◆ **Assignment**:
Identify all lines below that hold "SilkS" and collect them.

◆ **The data**:
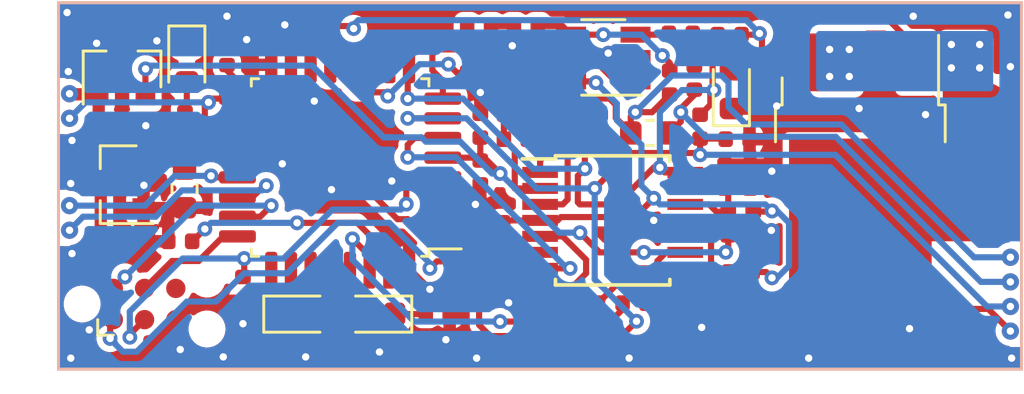
<source format=kicad_pcb>
(kicad_pcb (version 20210126) (generator pcbnew)

  (general
    (thickness 1.53)
  )

  (paper "A4")
  (layers
    (0 "F.Cu" signal)
    (31 "B.Cu" signal)
    (32 "B.Adhes" user "B.Adhesive")
    (33 "F.Adhes" user "F.Adhesive")
    (34 "B.Paste" user)
    (35 "F.Paste" user)
    (36 "B.SilkS" user "B.Silkscreen")
    (37 "F.SilkS" user "F.Silkscreen")
    (38 "B.Mask" user)
    (39 "F.Mask" user)
    (40 "Dwgs.User" user "User.Drawings")
    (41 "Cmts.User" user "User.Comments")
    (42 "Eco1.User" user "User.Eco1")
    (43 "Eco2.User" user "User.Eco2")
    (44 "Edge.Cuts" user)
    (45 "Margin" user)
    (46 "B.CrtYd" user "B.Courtyard")
    (47 "F.CrtYd" user "F.Courtyard")
    (48 "B.Fab" user)
    (49 "F.Fab" user)
    (50 "User.1" user "Module.Edge")
  )

  (setup
    (stackup
      (layer "F.SilkS" (type "Top Silk Screen"))
      (layer "F.Paste" (type "Top Solder Paste"))
      (layer "F.Mask" (type "Top Solder Mask") (color "Green") (thickness 0.01))
      (layer "F.Cu" (type "copper") (thickness 0.035))
      (layer "dielectric 1" (type "core") (thickness 1.44) (material "FR4") (epsilon_r 4.5) (loss_tangent 0.02))
      (layer "B.Cu" (type "copper") (thickness 0.035))
      (layer "B.Mask" (type "Bottom Solder Mask") (color "Green") (thickness 0.01))
      (layer "B.Paste" (type "Bottom Solder Paste"))
      (layer "B.SilkS" (type "Bottom Silk Screen"))
      (copper_finish "None")
      (dielectric_constraints no)
    )
    (aux_axis_origin 77.7 95.05)
    (grid_origin 77.7 95.05)
    (pcbplotparams
      (layerselection 0x00410f8_ffffffff)
      (disableapertmacros true)
      (usegerberextensions true)
      (usegerberattributes false)
      (usegerberadvancedattributes true)
      (creategerberjobfile false)
      (svguseinch false)
      (svgprecision 6)
      (excludeedgelayer true)
      (plotframeref false)
      (viasonmask false)
      (mode 1)
      (useauxorigin true)
      (hpglpennumber 1)
      (hpglpenspeed 20)
      (hpglpendiameter 15.000000)
      (dxfpolygonmode true)
      (dxfimperialunits true)
      (dxfusepcbnewfont true)
      (psnegative false)
      (psa4output false)
      (plotreference false)
      (plotvalue false)
      (plotinvisibletext false)
      (sketchpadsonfab false)
      (subtractmaskfromsilk false)
      (outputformat 1)
      (mirror false)
      (drillshape 0)
      (scaleselection 1)
      (outputdirectory "gerber/")
    )
  )


  (net 0 "")
  (net 1 "GND")
  (net 2 "/LSU_Rtrim")
  (net 3 "/LSU_Un")
  (net 4 "/LSU_Vm")
  (net 5 "/LSU_Ip")
  (net 6 "+5V")
  (net 7 "+3V3")
  (net 8 "/nRESET")
  (net 9 "Net-(C600-Pad1)")
  (net 10 "/LSU_Un_sense")
  (net 11 "/Vm")
  (net 12 "/Ip_sense")
  (net 13 "/Un_sense")
  (net 14 "Net-(C603-Pad1)")
  (net 15 "Net-(C603-Pad2)")
  (net 16 "Net-(C605-Pad2)")
  (net 17 "Net-(D600-Pad2)")
  (net 18 "Net-(D601-Pad1)")
  (net 19 "/Ip_dac")
  (net 20 "/Nernst_esr_drive")
  (net 21 "/CAN_TX")
  (net 22 "/CAN_RX")
  (net 23 "/heater_pwm")
  (net 24 "Net-(D602-Pad1)")
  (net 25 "Net-(D603-Pad2)")
  (net 26 "unconnected-(J600-Pad6)")
  (net 27 "Net-(Q600-Pad1)")
  (net 28 "Net-(R603-Pad1)")
  (net 29 "Net-(R610-Pad1)")
  (net 30 "unconnected-(U602-Pad19)")
  (net 31 "unconnected-(U602-Pad20)")
  (net 32 "Net-(R611-Pad1)")
  (net 33 "/Boot0")
  (net 34 "Net-(R613-Pad1)")
  (net 35 "Net-(R614-Pad1)")
  (net 36 "/LED_BLUE")
  (net 37 "/LED_GREEN")
  (net 38 "Net-(R618-Pad2)")
  (net 39 "Net-(R619-Pad2)")
  (net 40 "/SWCLK")
  (net 41 "/SWDIO")
  (net 42 "Net-(R621-Pad1)")
  (net 43 "/LSU_H+")
  (net 44 "VDDA")
  (net 45 "/LSU_H-")
  (net 46 "unconnected-(U602-Pad2)")
  (net 47 "unconnected-(U602-Pad3)")
  (net 48 "unconnected-(U602-Pad10)")
  (net 49 "unconnected-(U602-Pad11)")
  (net 50 "unconnected-(U602-Pad14)")
  (net 51 "unconnected-(U602-Pad15)")
  (net 52 "unconnected-(U602-Pad18)")
  (net 53 "unconnected-(U602-Pad25)")
  (net 54 "unconnected-(U602-Pad26)")
  (net 55 "unconnected-(U602-Pad27)")

  (footprint "Capacitor_SMD:C_0402_1005Metric" (layer "F.Cu") (at 94.95 85.05 90))

  (footprint "Capacitor_SMD:C_0402_1005Metric" (layer "F.Cu") (at 103.1875 92.2655 180))

  (footprint "Capacitor_SMD:C_0402_1005Metric" (layer "F.Cu") (at 105.41 85.598))

  (footprint "Capacitor_SMD:C_0402_1005Metric" (layer "F.Cu") (at 80.004 89.759))

  (footprint "Capacitor_SMD:C_0603_1608Metric" (layer "F.Cu") (at 82.925 87.6 -90))

  (footprint "Resistor_SMD:R_0603_1608Metric" (layer "F.Cu") (at 101.854 85.344))

  (footprint "Resistor_SMD:R_0402_1005Metric" (layer "F.Cu") (at 101.219 92.2655 180))

  (footprint "Resistor_SMD:R_0402_1005Metric" (layer "F.Cu") (at 104.902 87.122 90))

  (footprint "Resistor_SMD:R_0402_1005Metric" (layer "F.Cu") (at 103.65 83.1 -90))

  (footprint "Resistor_SMD:R_0402_1005Metric" (layer "F.Cu") (at 103.1 81.3))

  (footprint "Resistor_SMD:R_0402_1005Metric" (layer "F.Cu") (at 96.8 81))

  (footprint "Resistor_SMD:R_0402_1005Metric" (layer "F.Cu") (at 99.2505 92.2655 180))

  (footprint "Resistor_SMD:R_0402_1005Metric" (layer "F.Cu") (at 97.282 92.2655 180))

  (footprint "Resistor_SMD:R_0402_1005Metric" (layer "F.Cu") (at 103.886 85.09 90))

  (footprint "Package_TO_SOT_SMD:SOT-23" (layer "F.Cu") (at 80.258 87.4476 180))

  (footprint "Package_SO:TSSOP-14_4.4x5mm_P0.65mm" (layer "F.Cu") (at 100.33 88.9))

  (footprint "Capacitor_SMD:C_0402_1005Metric" (layer "F.Cu") (at 105.918 87.122 90))

  (footprint "Capacitor_SMD:C_0402_1005Metric" (layer "F.Cu") (at 94.9 81.95))

  (footprint "Resistor_SMD:R_0402_1005Metric" (layer "F.Cu") (at 94.9 81 180))

  (footprint "Capacitor_SMD:C_0402_1005Metric" (layer "F.Cu") (at 94.95 86.95 -90))

  (footprint "Resistor_SMD:R_0402_1005Metric" (layer "F.Cu") (at 106.4 82.8 90))

  (footprint "Resistor_SMD:R_0402_1005Metric" (layer "F.Cu") (at 88.415 81))

  (footprint "Capacitor_SMD:C_0402_1005Metric" (layer "F.Cu") (at 93.75 91.05 -90))

  (footprint "Capacitor_SMD:C_0402_1005Metric" (layer "F.Cu") (at 84.65 82.1 90))

  (footprint "Package_TO_SOT_SMD:TO-252-2" (layer "F.Cu") (at 110.4 86.675 -90))

  (footprint "Resistor_SMD:R_0402_1005Metric" (layer "F.Cu") (at 105.535 93.1))

  (footprint "Resistor_SMD:R_0402_1005Metric" (layer "F.Cu") (at 94.9 91.05 90))

  (footprint "Resistor_SMD:R_0402_1005Metric" (layer "F.Cu") (at 105.085 81.35))

  (footprint "Resistor_SMD:R_0402_1005Metric" (layer "F.Cu") (at 95.885 90.805 -90))

  (footprint "Resistor_SMD:R_0402_1005Metric" (layer "F.Cu") (at 82.75 89.75))

  (footprint "LED_SMD:LED_0603_1608Metric" (layer "F.Cu") (at 90.678 92.71 180))

  (footprint "Resistor_SMD:R_0402_1005Metric" (layer "F.Cu") (at 93.218 92.71 180))

  (footprint "Resistor_SMD:R_0402_1005Metric" (layer "F.Cu") (at 96.393 85.598 180))

  (footprint "Resistor_SMD:R_0402_1005Metric" (layer "F.Cu") (at 98.806 85.09 -90))

  (footprint "Resistor_SMD:R_0402_1005Metric" (layer "F.Cu") (at 97.85 85.09 -90))

  (footprint "Capacitor_SMD:C_0402_1005Metric" (layer "F.Cu") (at 96.393 84.582 180))

  (footprint "Package_TO_SOT_SMD:TSOT-23-5" (layer "F.Cu") (at 99.95 82.3 180))

  (footprint "Resistor_SMD:R_0402_1005Metric" (layer "F.Cu") (at 99.822 85.09 -90))

  (footprint "Resistor_SMD:R_0402_1005Metric" (layer "F.Cu") (at 102.65 83.3 -90))

  (footprint "Capacitor_SMD:C_0402_1005Metric" (layer "F.Cu") (at 106.045 89.027 -90))

  (footprint "LED_SMD:LED_0603_1608Metric" (layer "F.Cu") (at 105.156 83.566 90))

  (footprint "Resistor_SMD:R_0402_1005Metric" (layer "F.Cu") (at 105.535 91))

  (footprint "Resistor_SMD:R_0402_1005Metric" (layer "F.Cu") (at 105.535 92.05 180))

  (footprint "LED_SMD:LED_0603_1608Metric" (layer "F.Cu") (at 87.63 92.71))

  (footprint "Resistor_SMD:R_0402_1005Metric" (layer "F.Cu") (at 86.365 93.95))

  (footprint "Capacitor_SMD:C_0402_1005Metric" (layer "F.Cu") (at 96.8 83.6 180))

  (footprint "Package_QFP:LQFP-32_7x7mm_P0.8mm" (layer "F.Cu") (at 89.25 86.75 180))

  (footprint "Resistor_SMD:R_0402_1005Metric" (layer "F.Cu") (at 94.9 82.9))

  (footprint "Capacitor_SMD:C_0402_1005Metric" (layer "F.Cu") (at 96.8 82.6 180))

  (footprint "Capacitor_SMD:C_0402_1005Metric" (layer "F.Cu") (at 95.4 89 180))

  (footprint "Resistor_SMD:R_0402_1005Metric" (layer "F.Cu") (at 82.94255 84.99005 -90))

  (footprint "Capacitor_SMD:C_0402_1005Metric" (layer "F.Cu") (at 85.3 91.685 -90))

  (footprint "Capacitor_SMD:C_0402_1005Metric" (layer "F.Cu") (at 79.877 85.06))

  (footprint "Package_TO_SOT_SMD:SOT-23" (layer "F.Cu") (at 80.385 82.774 90))

  (footprint "Resistor_SMD:R_0402_1005Metric" (layer "F.Cu") (at 105.029 89.027 90))

  (footprint "LED_SMD:LED_0603_1608Metric" (layer "F.Cu") (at 83.01755 82.48005 -90))

  (footprint "hellen-one-wbo-0.1:wbo" (layer "F.Cu") (at 77.7 95.05))

  (footprint "Connector:Tag-Connect_TC2030-IDC-NL_2x03_P1.27mm_Vertical" (layer "F.Cu") (at 81.3 92.3))

  (gr_rect (start 77.7 95.05) (end 117.05 79.95) (layer "User.1") (width 0.02) (fill none) (tstamp 282acaff-ca63-49e6-bed2-464972199b6a))

  (segment (start 92.9 91.7) (end 92.9 91.75) (width 0.25) (layer "F.Cu") (net 1) (tstamp 09a98c28-7e2d-4b84-a6c5-63789130e90e))
  (segment (start 106.181 86.9) (end 105.918 86.637) (width 0.25) (layer "F.Cu") (net 1) (tstamp 101f1cdd-56d9-454e-a106-3da19a388917))
  (segment (start 106.045 89.512) (end 106.576 89.512) (width 0.25) (layer "F.Cu") (net 1) (tstamp 161a54d4-0d25-4dd7-ad5a-6f2de0117a9b))
  (segment (start 93.703 92.553) (end 93.703 92.71) (width 0.25) (layer "F.Cu") (net 1) (tstamp 1af6ca9c-059c-48a5-a7ea-79aec104599c))
  (segment (start 106.8 86.9) (end 106.181 86.9) (width 0.25) (layer "F.Cu") (net 1) (tstamp 2db1fba1-10c8-46d3-83ea-bbdfe4a5bb6e))
  (segment (start 105.895 85.598) (end 105.895 86.614) (width 0.25) (layer "F.Cu") (net 1) (tstamp 40331549-e3bf-4ee0-bdfe-a75966213fdc))
  (segment (start 82.265 88.435) (end 82.3024 88.3976) (width 0.5) (layer "F.Cu") (net 1) (tstamp 484b76e9-e1ea-4ea1-ae98-3f20f6a30023))
  (segment (start 84.715 81.55) (end 84.65 81.615) (width 0.25) (layer "F.Cu") (net 1) (tstamp 49cb5dc2-b50c-4438-bff1-25d89e8c1e47))
  (segment (start 82.265 89.75) (end 82.265 88.435) (width 0.5) (layer "F.Cu") (net 1) (tstamp 55c7f5a8-e2f3-48e9-a3fe-9cb2f10dc287))
  (segment (start 106.576 89.512) (end 106.7816 89.3064) (width 0.25) (layer "F.Cu") (net 1) (tstamp 61d6b24e-5a6d-48cb-9eaa-83ac2d2cab5c))
  (segment (start 85.45 81.55) (end 84.715 81.55) (width 0.25) (layer "F.Cu") (net 1) (tstamp 621c84e1-c51e-44d4-8739-db2b10e432aa))
  (segment (start 92.125 90.925) (end 92.9 91.7) (width 0.25) (layer "F.Cu") (net 1) (tstamp 636a5991-4879-4741-ae65-be5623b71134))
  (segment (start 96.1155 92.2655) (end 96.1 92.25) (width 0.25) (layer "F.Cu") (net 1) (tstamp 6b3bed3f-fd79-4629-a824-80e90294bb8f))
  (segment (start 81.258 88.3976) (end 82.3024 88.3976) (width 0.5) (layer "F.Cu") (net 1) (tstamp 6c9a9354-8d8e-4da7-a2d0-a7f86c8f2b9b))
  (segment (start 100.35 82.3) (end 100.15 82.1) (width 0.25) (layer "F.Cu") (net 1) (tstamp 7c90530b-e511-4aa9-b22e-f60d8bc78e2f))
  (segment (start 86.175 81.55) (end 86.45 81.825) (width 0.25) (layer "F.Cu") (net 1) (tstamp 7d9ac07d-8e3f-43c1-81a5-4e5aad727330))
  (segment (start 82.9149 88.3976) (end 82.925 88.3875) (width 0.5) (layer "F.Cu") (net 1) (tstamp 7df700bc-2da6-4a81-b7bd-ceddff7849a0))
  (segment (start 85.45 81.55) (end 86.175 81.55) (width 0.25) (layer "F.Cu") (net 1) (tstamp 993e6e1a-8a77-442e-ab59-fc968618c43b))
  (segment (start 92.9 91.75) (end 93.703 92.553) (width 0.25) (layer "F.Cu") (net 1) (tstamp a1c5a3de-fa98-407c-a2c7-647057afd94e))
  (segment (start 82.3024 88.3976) (end 82.9149 88.3976) (width 0.5) (layer "F.Cu") (net 1) (tstamp a9c1f14a-d282-4f68-8ed4-fe4e033bfb3f))
  (segment (start 101.26 82.3) (end 100.35 82.3) (width 0.25) (layer "F.Cu") (net 1) (tstamp af92f6c3-d6b3-4c8e-9207-b546427f0a33))
  (segment (start 103.28 88.9) (end 102 88.9) (width 0.25) (layer "F.Cu") (net 1) (tstamp ccd8c269-66d4-4139-92ad-5d820dbb4571))
  (segment (start 86.45 81.825) (end 86.45 82.575) (width 0.25) (layer "F.Cu") (net 1) (tstamp cd7d6d8b-5779-45c4-b7d1-2d91d94b160f))
  (segment (start 104.902 86.637) (end 105.918 86.637) (width 0.25) (layer "F.Cu") (net 1) (tstamp e2f885db-98eb-4516-92ef-c4a29a205bfd))
  (segment (start 92.05 90.925) (end 92.125 90.925) (width 0.25) (layer "F.Cu") (net 1) (tstamp ec75790d-c7fb-49ad-a8c9-ebc92be82406))
  (segment (start 96.116 92.266) (end 96.1 92.25) (width 0.25) (layer "F.Cu") (net 1) (tstamp fc2137c5-2899-4314-8f33-d8fb9df34afe))
  (segment (start 105.895 86.614) (end 105.918 86.637) (width 0.25) (layer "F.Cu") (net 1) (tstamp feff65d7-ba70-4ad3-b0b7-10f60a195aeb))
  (via (at 102 88.9) (size 0.6) (drill 0.3) (layers "F.Cu" "B.Cu") (net 1) (tstamp 00000000-0000-0000-0000-00005f66dcd6))
  (via (at 106.8 86.9) (size 0.6) (drill 0.3) (layers "F.Cu" "B.Cu") (net 1) (tstamp 00000000-0000-0000-0000-00005fa1e09f))
  (via (at 85.3 93.1) (size 0.6) (drill 0.3) (layers "F.Cu" "B.Cu") (free) (net 1) (tstamp 06327e53-42e9-482a-a963-db5fdc9922ed))
  (via (at 79.05 93.35) (size 0.6) (drill 0.3) (layers "F.Cu" "B.Cu") (free) (net 1) (tstamp 07d3cb2d-512f-4492-9b2b-202de9b84552))
  (via (at 78.35 85.65) (size 0.6) (drill 0.3) (layers "F.Cu" "B.Cu") (free) (net 1) (tstamp 0a0a2d14-b3ff-43d1-96f8-13a49ca1c063))
  (via (at 112.4 93.3) (size 0.6) (drill 0.3) (layers "F.Cu" "B.Cu") (free) (net 1) (tstamp 0db8e0a6-036b-45d5-bf55-235bfc275b00))
  (via (at 107 84.25) (size 0.6) (drill 0.3) (layers "F.Cu" "B.Cu") (free) (net 1) (tstamp 202b15e7-d7e2-4e35-ace0-213296d382d4))
  (via (at 112.55 80.6) (size 0.6) (drill 0.3) (layers "F.Cu" "B.Cu") (free) (net 1) (tstamp 213dcff6-54d3-44c9-a358-598094c94cd7))
  (via (at 86.9 86.6) (size 0.6) (drill 0.3) (layers "F.Cu" "B.Cu") (free) (net 1) (tstamp 29673a46-add7-49d0-83ef-5ccb2c9dfab2))
  (via (at 96.25 81.8) (size 0.6) (drill 0.3) (layers "F.Cu" "B.Cu") (free) (net 1) (tstamp 31727719-94fc-4e2d-a001-687be53cfbe5))
  (via (at 116.5 82.65) (size 0.6) (drill 0.3) (layers "F.Cu" "B.Cu") (free) (net 1) (tstamp 3297d020-e3be-49fc-bd74-0a76d59a22f0))
  (via (at 100.15 82.1) (size 0.6) (drill 0.3) (layers "F.Cu" "B.Cu") (net 1) (tstamp 3f462e7a-aa75-4149-b116-949d0f9a75f4))
  (via (at 93.55 93.75) (size 0.6) (drill 0.3) (layers "F.Cu" "B.Cu") (free) (net 1) (tstamp 4acf83a7-3635-42b4-8200-a4705a82067a))
  (via (at 84.65 80.6) (size 0.6) (drill 0.3) (layers "F.Cu" "B.Cu") (free) (net 1) (tstamp 4dc5c61c-c4aa-4ca1-891e-698df2a50f55))
  (via (at 94.8 94.5) (size 0.6) (drill 0.3) (layers "F.Cu" "B.Cu") (free) (net 1) (tstamp 6f29043e-abd7-47b6-af80-66c71b193c30))
  (via (at 113.05 84.6) (size 0.6) (drill 0.3) (layers "F.Cu" "B.Cu") (free) (net 1) (tstamp 7595464f-5523-4b3a-a149-a98171454d4a))
  (via (at 78.3 94.5) (size 0.6) (drill 0.3) (layers "F.Cu" "B.Cu") (free) (net 1) (tstamp 75ed4b43-8d75-43a3-a807-9f908898f89a))
  (via (at 101 94.5) (size 0.6) (drill 0.3) (layers "F.Cu" "B.Cu") (free) (net 1) (tstamp 79022d9c-bca6-489d-9985-17e50b68303b))
  (via (at 81.35 85.05) (size 0.6) (drill 0.3) (layers "F.Cu" "B.Cu") (free) (net 1) (tstamp 7a1ab6d4-0d67-4b33-b576-7275d9141a38))
  (via (at 88.9 87.65) (size 0.6) (drill 0.3) (layers "F.Cu" "B.Cu") (free) (net 1) (tstamp 7b956c39-81c4-43cd-b6c2-91861a3e4446))
  (via (at 84.5 94.45) (size 0.6) (drill 0.3) (layers "F.Cu" "B.Cu") (free) (net 1) (tstamp 7dcff136-8949-4f2d-a612-c735d49769d7))
  (via (at 94.75 88.25) (size 0.6) (drill 0.3) (layers "F.Cu" "B.Cu") (net 1) (tstamp 806fa903-c146-4d4f-b377-d6528d645edf))
  (via (at 116.4 80.55) (size 0.6) (drill 0.3) (layers "F.Cu" "B.Cu") (free) (net 1) (tstamp 816da342-424e-4bdc-bf85-d10a58c4d921))
  (via (at 108.3 94.5) (size 0.6) (drill 0.3) (layers "F.Cu" "B.Cu") (free) (net 1) (tstamp 84d24c45-6389-45fc-92eb-0f41286f83dd))
  (via (at 103.95 93.25) (size 0.6) (drill 0.3) (layers "F.Cu" "B.Cu") (free) (net 1) (tstamp 85dfb0e0-6a09-457b-ae2e-90ff98dd248d))
  (via (at 78.2 82.85) (size 0.6) (drill 0.3) (layers "F.Cu" "B.Cu") (free) (net 1) (tstamp 8dad0c00-1b2f-42c3-8ac7-9e681b128117))
  (via (at 106.7816 89.3064) (size 0.6) (drill 0.3) (layers "F.Cu" "B.Cu") (net 1) (tstamp 8f5addcf-54d7-4fb4-a456-35ffb04f242b))
  (via (at 82.75 94.15) (size 0.6) (drill 0.3) (layers "F.Cu" "B.Cu") (free) (net 1) (tstamp 901c309a-33cf-49b1-840a-48f892ae8d29))
  (via (at 78.3 87.4) (size 0.6) (drill 0.3) (layers "F.Cu" "B.Cu") (free) (net 1) (tstamp 9440ef9c-a24d-4372-a80e-4a4e46d1a5b2))
  (via (at 110.35 84.35) (size 0.6) (drill 0.3) (layers "F.Cu" "B.Cu") (free) (net 1) (tstamp 98e402f1-7182-4443-85d8-d25f6587587a))
  (via (at 87 80.95) (size 0.6) (drill 0.3) (layers "F.Cu" "B.Cu") (free) (net 1) (tstamp 9e5b99eb-c05d-43dc-9336-9328d46f26b0))
  (via (at 94.95 83.7) (size 0.6) (drill 0.3) (layers "F.Cu" "B.Cu") (net 1) (tstamp a566e562-2d56-4f6a-9024-ffb61d8cbf72))
  (via (at 92.9 91.7) (size 0.6) (drill 0.3) (layers "F.Cu" "B.Cu") (net 1) (tstamp ba70fcd4-76fd-410e-8aa2-8c9f412c5f2b))
  (via (at 96.1 92.25) (size 0.6) (drill 0.3) (layers "F.Cu" "B.Cu") (net 1) (tstamp c41904a3-e6bc-49df-a3fe-6da582c777c6))
  (via (at 78.35 90.25) (size 0.6) (drill 0.3) (layers "F.Cu" "B.Cu") (free) (net 1) (tstamp c8978f1a-3c3c-458c-bae1-83ae5fa91243))
  (via (at 87.85 94.45) (size 0.6) (drill 0.3) (layers "F.Cu" "B.Cu") (free) (net 1) (tstamp c9a92b5d-c040-4d5d-b403-d2a6b601d80b))
  (via (at 91.35 87.3) (size 0.6) (drill 0.3) (layers "F.Cu" "B.Cu") (free) (net 1) (tstamp cc6e41e6-dd66-49ae-9029-cadf15cf3a8c))
  (via (at 88.2 84.05) (size 0.6) (drill 0.3) (layers "F.Cu" "B.Cu") (free) (net 1) (tstamp d1e1b577-c10f-4cfd-ac98-5e71c91fd68b))
  (via (at 85.45 81.55) (size 0.6) (drill 0.3) (layers "F.Cu" "B.Cu") (net 1) (tstamp d3d5a4d6-2cf8-490e-a74e-a37f6847df13))
  (via (at 90.85 94.25) (size 0.6) (drill 0.3) (layers "F.Cu" "B.Cu") (free) (net 1) (tstamp d83f650f-0b4e-47a0-88a5-6c69e6f58337))
  (via (at 116.55 94.5) (size 0.6) (drill 0.3) (layers "F.Cu" "B.Cu") (free) (net 1) (tstamp dc47027e-a318-40f3-b490-116f0991a1f5))
  (via (at 81.8 81.6) (size 0.6) (drill 0.3) (layers "F.Cu" "B.Cu") (free) (net 1) (tstamp e515650f-e070-4809-9ec5-55c666783c61))
  (via (at 81.274 87.473) (size 0.6) (drill 0.3) (layers "F.Cu" "B.Cu") (net 1) (tstamp e596f619-0f22-45ef-b1d6-cd07bf588b29))
  (via (at 78.15 80.45) (size 0.6) (drill 0.3) (layers "F.Cu" "B.Cu") (free) (net 1) (tstamp fd517555-e774-4cf6-8e0e-6bec1fd0e71f))
  (via (at 79.35 81.7) (size 0.6) (drill 0.3) (layers "F.Cu" "B.Cu") (free) (net 1) (tstamp fd54de41-1116-4c03-8b75-929604ecfdfb))
  (segment (start 97.85 84.605) (end 98.806 84.605) (width 0.25) (layer "F.Cu") (net 2) (tstamp 0b6403c5-8f69-47ef-a578-b269f7bec735))
  (segment (start 99.464 83.947) (end 100.203 83.947) (width 0.25) (layer "F.Cu") (net 2) (tstamp 3f6a3e1a-6e3a-420d-8613-13080d9369ab))
  (segment (start 101.0665 85.344) (end 101.0665 85.3335) (width 0.25) (layer "F.Cu") (net 2) (tstamp 585db408-4cb7-44b7-834b-0320380a2a38))
  (segment (start 101.0665 85.344) (end 101.0665 84.6835) (width 0.25) (layer "F.Cu") (net 2) (tstamp 5f35a9f6-1a08-490a-9267-f0e9bc1c3070))
  (segment (start 101.0665 85.3335) (end 101.15 85.25) (width 0.25) (layer "F.Cu") (net 2) (tstamp 72b2e5d6-68ae-4728-b5af-21005bcfafe3))
  (segment (start 100.203 83.947) (end 100.457 84.201) (width 0.25) (layer "F.Cu") (net 2) (tstamp 76437937-ae6f-4f65-b4e8-042574c23756))
  (segment (start 101.935 84.5) (end 102.65 83.785) (width 0.25) (layer "F.Cu") (net 2) (tstamp 7a356091-697c-4090-b776-1b4a853aeff2))
  (segment (start 100.457 84.7345) (end 101.0665 85.344) (width 0.25) (layer "F.Cu") (net 2) (tstamp a2c9eb3d-d4c3-44e5-b051-a646edd0d9e4))
  (segment (start 101.25 84.5) (end 101.935 84.5) (width 0.25) (layer "F.Cu") (net 2) (tstamp a7fce0c6-d3f8-42ec-b328-7da669a7a4f0))
  (segment (start 98.806 84.605) (end 99.464 83.947) (width 0.25) (layer "F.Cu") (net 2) (tstamp d0da533c-f4a7-4cbd-bab0-29f309488743))
  (segment (start 101.0665 84.6835) (end 101.25 84.5) (width 0.25) (layer "F.Cu") (net 2) (tstamp d1499f12-a1dc-4eb9-97e2-d7c87fc83bb4))
  (segment (start 100.457 84.201) (end
... [280460 chars truncated]
</source>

◆ **Response for this exercise**:
    (36 "B.SilkS" user "B.Silkscreen")
    (37 "F.SilkS" user "F.Silkscreen")
      (layer "F.SilkS" (type "Top Silk Screen"))
      (layer "B.SilkS" (type "Bottom Silk Screen"))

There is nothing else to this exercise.